The major factors influencing the chiral separation in SFC include the acidic additive, the salt concentration and the flow
rate. The mixture of MeOH/FA/NH4OOCH 100/0.40/0.35 v/v/m seems to be a suitable modifier for the first trials of method development in SFC. It was also observed
that the enantiomer separations by SFC are minorly affected by the temperature in the range of 20 °C and 40 °C. Lower modifier
percentages usually lead to longer retention times but have no major effect on enantioselectivity and resolution degree. The
effect of other polar organic modifiers (such as ethanol, 2-propanol and acetonitrile) as alternatives to methanol was not
investigated because of their poor solubility to the salt additives and the resultant potential inconvenience in the balance
of eluotropic strength of the mobile phase.
These chiral columns exhibit interesting selectivities in various separations beyond enantiomer resolution. The remarkable
topoisomer selectivity of quinine carbamate phases was illustrated herein as an example. The applications of QN AX and QD
AX columns in non-chiral applications has not been fully explored and deserves further investigation.
Pilar Franco received her PhD degree in Pharmacy from the University of Barcelona, Spain. After two years postdoctoral work in the University
of Vienna, Austria, under the supervision of Professor Wolfgang Lindner, she joined Chiral Technologies Europe, Strasbourg,
France. She is now Manager of Technical Operations in the same company. Her main interests include the applications of chiral
selectors for the resolution of enantiomers at analytical and preparative scale.
Tong Zhang received her PhD degree in Organic Chemistry from the University of Bordeaux I, Bordeaux, France. After three years postdoctoral
work at Ciba Geigy, Basel, Switzerland, under the supervision of Dr Eric Francotte, she joined Chiral Technologies Europe,
Strasbourg, France. She is now the R&D Manager in the same company. Her main interests include development and applications
of chiral stationary phases for resolution of stereoisomers by chromatography.

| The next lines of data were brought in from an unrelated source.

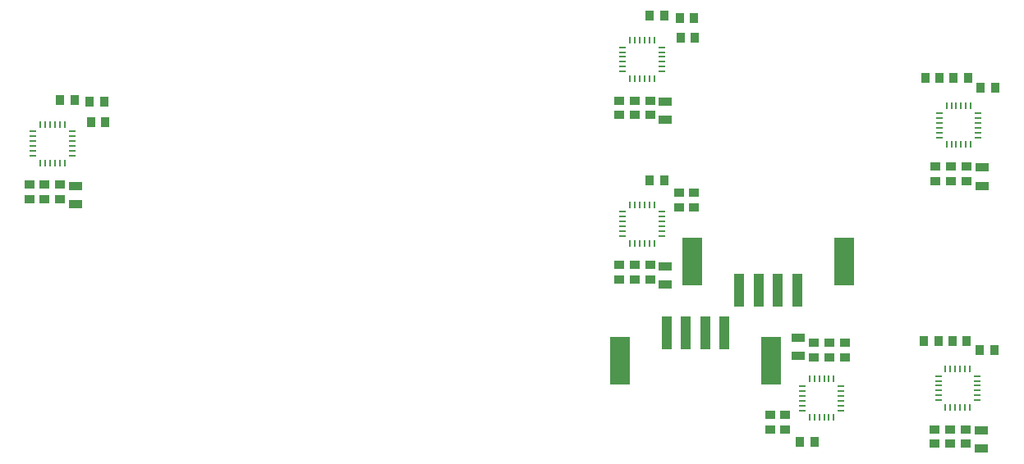
<source format=gtp>
G04 #@! TF.GenerationSoftware,KiCad,Pcbnew,5.1.9-73d0e3b20d~88~ubuntu18.04.1*
G04 #@! TF.CreationDate,2021-03-21T23:49:59-07:00*
G04 #@! TF.ProjectId,accelgyro_mpu6050_d2r2_4x4,61636365-6c67-4797-926f-5f6d70753630,rev?*
G04 #@! TF.SameCoordinates,Original*
G04 #@! TF.FileFunction,Paste,Top*
G04 #@! TF.FilePolarity,Positive*
%FSLAX46Y46*%
G04 Gerber Fmt 4.6, Leading zero omitted, Abs format (unit mm)*
G04 Created by KiCad (PCBNEW 5.1.9-73d0e3b20d~88~ubuntu18.04.1) date 2021-03-21 23:49:59*
%MOMM*%
%LPD*%
G01*
G04 APERTURE LIST*
%ADD10R,0.899160X1.000760*%
%ADD11R,1.397000X0.889000*%
%ADD12R,1.000760X0.899160*%
%ADD13O,0.800100X0.248920*%
%ADD14O,0.248920X0.800100*%
%ADD15R,1.120000X3.390000*%
%ADD16R,2.000000X5.000000*%
G04 APERTURE END LIST*
D10*
X123473160Y-69000000D03*
X124976840Y-69000000D03*
D11*
X126425000Y-78247500D03*
X126425000Y-80152500D03*
D10*
X127776840Y-70000000D03*
X126273160Y-70000000D03*
D12*
X123225000Y-79651840D03*
X123225000Y-78148160D03*
X124825000Y-79651840D03*
X124825000Y-78148160D03*
X121625000Y-79651840D03*
X121625000Y-78148160D03*
D10*
X120573160Y-69000000D03*
X122076840Y-69000000D03*
D13*
X122026020Y-72650320D03*
X122026020Y-73150700D03*
X122026020Y-73651080D03*
X122026020Y-74148920D03*
X122026020Y-74649300D03*
X122026020Y-75149680D03*
D14*
X122775320Y-75898980D03*
X123275700Y-75898980D03*
X123776080Y-75898980D03*
X124273920Y-75898980D03*
X124774300Y-75898980D03*
X125274680Y-75898980D03*
D13*
X126023980Y-75149680D03*
X126023980Y-74649300D03*
X126023980Y-74148920D03*
X126023980Y-73651080D03*
X126023980Y-73150700D03*
X126023980Y-72650320D03*
D14*
X125274680Y-71901020D03*
X124774300Y-71901020D03*
X124273920Y-71901020D03*
X123776080Y-71901020D03*
X123275700Y-71901020D03*
X122775320Y-71901020D03*
D15*
X103400000Y-90900000D03*
X105400000Y-90900000D03*
X107400000Y-90900000D03*
X101400000Y-90900000D03*
D16*
X112200000Y-88000000D03*
X96600000Y-88000000D03*
D12*
X90600000Y-88348160D03*
X90600000Y-89851840D03*
D10*
X92148160Y-79600000D03*
X93651840Y-79600000D03*
D12*
X89000000Y-88348160D03*
X89000000Y-89851840D03*
X95212000Y-82387840D03*
X95212000Y-80884160D03*
D11*
X93800000Y-90352500D03*
X93800000Y-88447500D03*
D12*
X92200000Y-88348160D03*
X92200000Y-89851840D03*
D14*
X90150320Y-82101020D03*
X90650700Y-82101020D03*
X91151080Y-82101020D03*
X91648920Y-82101020D03*
X92149300Y-82101020D03*
X92649680Y-82101020D03*
D13*
X93398980Y-82850320D03*
X93398980Y-83350700D03*
X93398980Y-83851080D03*
X93398980Y-84348920D03*
X93398980Y-84849300D03*
X93398980Y-85349680D03*
D14*
X92649680Y-86098980D03*
X92149300Y-86098980D03*
X91648920Y-86098980D03*
X91151080Y-86098980D03*
X90650700Y-86098980D03*
X90150320Y-86098980D03*
D13*
X89401020Y-85349680D03*
X89401020Y-84849300D03*
X89401020Y-84348920D03*
X89401020Y-83851080D03*
X89401020Y-83350700D03*
X89401020Y-82850320D03*
D12*
X96736000Y-80884160D03*
X96736000Y-82387840D03*
D13*
X28601020Y-74550320D03*
X28601020Y-75050700D03*
X28601020Y-75551080D03*
X28601020Y-76048920D03*
X28601020Y-76549300D03*
X28601020Y-77049680D03*
D14*
X29350320Y-77798980D03*
X29850700Y-77798980D03*
X30351080Y-77798980D03*
X30848920Y-77798980D03*
X31349300Y-77798980D03*
X31849680Y-77798980D03*
D13*
X32598980Y-77049680D03*
X32598980Y-76549300D03*
X32598980Y-76048920D03*
X32598980Y-75551080D03*
X32598980Y-75050700D03*
X32598980Y-74550320D03*
D14*
X31849680Y-73801020D03*
X31349300Y-73801020D03*
X30848920Y-73801020D03*
X30351080Y-73801020D03*
X29850700Y-73801020D03*
X29350320Y-73801020D03*
D12*
X29800000Y-81551840D03*
X29800000Y-80048160D03*
X28200000Y-81551840D03*
X28200000Y-80048160D03*
D11*
X33000000Y-80147500D03*
X33000000Y-82052500D03*
D10*
X35951840Y-71500000D03*
X34448160Y-71500000D03*
X32851840Y-71300000D03*
X31348160Y-71300000D03*
D12*
X31400000Y-81551840D03*
X31400000Y-80048160D03*
D10*
X34548160Y-73600000D03*
X36051840Y-73600000D03*
D12*
X92200000Y-71348160D03*
X92200000Y-72851840D03*
D14*
X90150320Y-65101020D03*
X90650700Y-65101020D03*
X91151080Y-65101020D03*
X91648920Y-65101020D03*
X92149300Y-65101020D03*
X92649680Y-65101020D03*
D13*
X93398980Y-65850320D03*
X93398980Y-66350700D03*
X93398980Y-66851080D03*
X93398980Y-67348920D03*
X93398980Y-67849300D03*
X93398980Y-68349680D03*
D14*
X92649680Y-69098980D03*
X92149300Y-69098980D03*
X91648920Y-69098980D03*
X91151080Y-69098980D03*
X90650700Y-69098980D03*
X90150320Y-69098980D03*
D13*
X89401020Y-68349680D03*
X89401020Y-67849300D03*
X89401020Y-67348920D03*
X89401020Y-66851080D03*
X89401020Y-66350700D03*
X89401020Y-65850320D03*
D12*
X90600000Y-71348160D03*
X90600000Y-72851840D03*
D10*
X95248160Y-62800000D03*
X96751840Y-62800000D03*
D12*
X89000000Y-71348160D03*
X89000000Y-72851840D03*
D11*
X93800000Y-73352500D03*
X93800000Y-71447500D03*
D10*
X96851840Y-64900000D03*
X95348160Y-64900000D03*
X92148160Y-62600000D03*
X93651840Y-62600000D03*
D12*
X112300000Y-96348160D03*
X112300000Y-97851840D03*
D10*
X107648160Y-106600000D03*
X109151840Y-106600000D03*
D12*
X110700000Y-96348160D03*
X110700000Y-97851840D03*
X109100000Y-96348160D03*
X109100000Y-97851840D03*
D13*
X111898980Y-103349680D03*
X111898980Y-102849300D03*
X111898980Y-102348920D03*
X111898980Y-101851080D03*
X111898980Y-101350700D03*
X111898980Y-100850320D03*
D14*
X111149680Y-100101020D03*
X110649300Y-100101020D03*
X110148920Y-100101020D03*
X109651080Y-100101020D03*
X109150700Y-100101020D03*
X108650320Y-100101020D03*
D13*
X107901020Y-100850320D03*
X107901020Y-101350700D03*
X107901020Y-101851080D03*
X107901020Y-102348920D03*
X107901020Y-102849300D03*
X107901020Y-103349680D03*
D14*
X108650320Y-104098980D03*
X109150700Y-104098980D03*
X109651080Y-104098980D03*
X110148920Y-104098980D03*
X110649300Y-104098980D03*
X111149680Y-104098980D03*
D11*
X107500000Y-97752500D03*
X107500000Y-95847500D03*
D16*
X104700000Y-98200000D03*
X89100000Y-98200000D03*
D15*
X99900000Y-95300000D03*
X93900000Y-95300000D03*
X95900000Y-95300000D03*
X97900000Y-95300000D03*
D12*
X106088000Y-105315840D03*
X106088000Y-103812160D03*
X104564000Y-103812160D03*
X104564000Y-105315840D03*
X124725000Y-105298160D03*
X124725000Y-106801840D03*
D14*
X122675320Y-99051020D03*
X123175700Y-99051020D03*
X123676080Y-99051020D03*
X124173920Y-99051020D03*
X124674300Y-99051020D03*
X125174680Y-99051020D03*
D13*
X125923980Y-99800320D03*
X125923980Y-100300700D03*
X125923980Y-100801080D03*
X125923980Y-101298920D03*
X125923980Y-101799300D03*
X125923980Y-102299680D03*
D14*
X125174680Y-103048980D03*
X124674300Y-103048980D03*
X124173920Y-103048980D03*
X123676080Y-103048980D03*
X123175700Y-103048980D03*
X122675320Y-103048980D03*
D13*
X121926020Y-102299680D03*
X121926020Y-101799300D03*
X121926020Y-101298920D03*
X121926020Y-100801080D03*
X121926020Y-100300700D03*
X121926020Y-99800320D03*
D12*
X123125000Y-105298160D03*
X123125000Y-106801840D03*
D10*
X121976840Y-96150000D03*
X120473160Y-96150000D03*
D12*
X121525000Y-105298160D03*
X121525000Y-106801840D03*
D11*
X126325000Y-107302500D03*
X126325000Y-105397500D03*
D10*
X124876840Y-96150000D03*
X123373160Y-96150000D03*
X126173160Y-97150000D03*
X127676840Y-97150000D03*
M02*

</source>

Andrea Gargano has a Master in Pharmaceutical Chemistry and Technology from the University of Pavia, Italy. Currently he is a PhD student
in analytical chemistry at the University of Vienna, Austria. His expertise includes liquid chromatography, HILIC, mixed mode,
chiral chromatography on silica-based stationary phases and bioanalytics on organic monoliths.
Marek Mahut received his PhD in 2010 from the Department of Analytical Chemistry, University of Vienna (Austria). His PhD work focused
on separation media and methods for plasmid DNA analysis. He then occupied a position in analytical development with the Austrian
pharmaceutical company Sanochemia Pharmazeutika. He recently joined the technical R&D of Novartis Pharma in Basel, Switzerland.
Michael Lämmerhofer earned his PhD in Pharmaceutical Chemistry at the University of Graz, Austria. He was coworker of Professor W. Lindner (University
of Vienna, Austria) until 2011 and from 1999 to 2000 he was post-doc at the Department of Chemistry of the University of California,
Berkeley, USA, with Prof Frantisek Svec. He is now Professor for Pharmaceutical (Bio)Analysis at the University of Täbingen,
Germany. His research interests include the development of functionalized separation materials, monoliths, nanoparticles,
metabolomics and plasmid DNA analysis.
Wolfgang Lindner has occupied the prestigious chair of Analytical Chemistry at the University of Vienna, Austria, since 1996. His pioneering
and ground-breaking work in molecular recognition and on stereo-selective techniques has ensured that he is recognized as
the founder of such technologies on synthesis and mechanistic understanding of anion, cation and zwitterion exchange chiral
stationary phases for chromatographic separations.